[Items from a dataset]
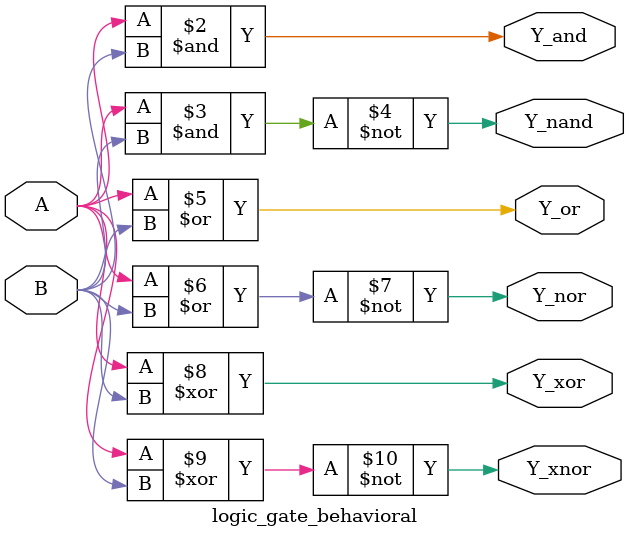
<source format=v>
module logic_gate_behavioral(input A,
                           input B,
                           output reg Y_and,
						   output reg Y_nand,
						   output reg Y_nor,
						   output reg Y_or,
						   output reg Y_xnor,
						   output reg Y_xor);
  
always @(A or B)
 begin
  Y_and=A&B;
  Y_nand=~(A&B);
  Y_or=A|B;
  Y_nor=~(A|B);
  Y_xor=A^B;
  Y_xnor=~(A^B);
  end;
endmodule
</source>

Work required: Only lines with the word "output" go in the answer. Take them all from the entries above.

Response:
                           output reg Y_and,
						   output reg Y_nand,
						   output reg Y_nor,
						   output reg Y_or,
						   output reg Y_xnor,
						   output reg Y_xor);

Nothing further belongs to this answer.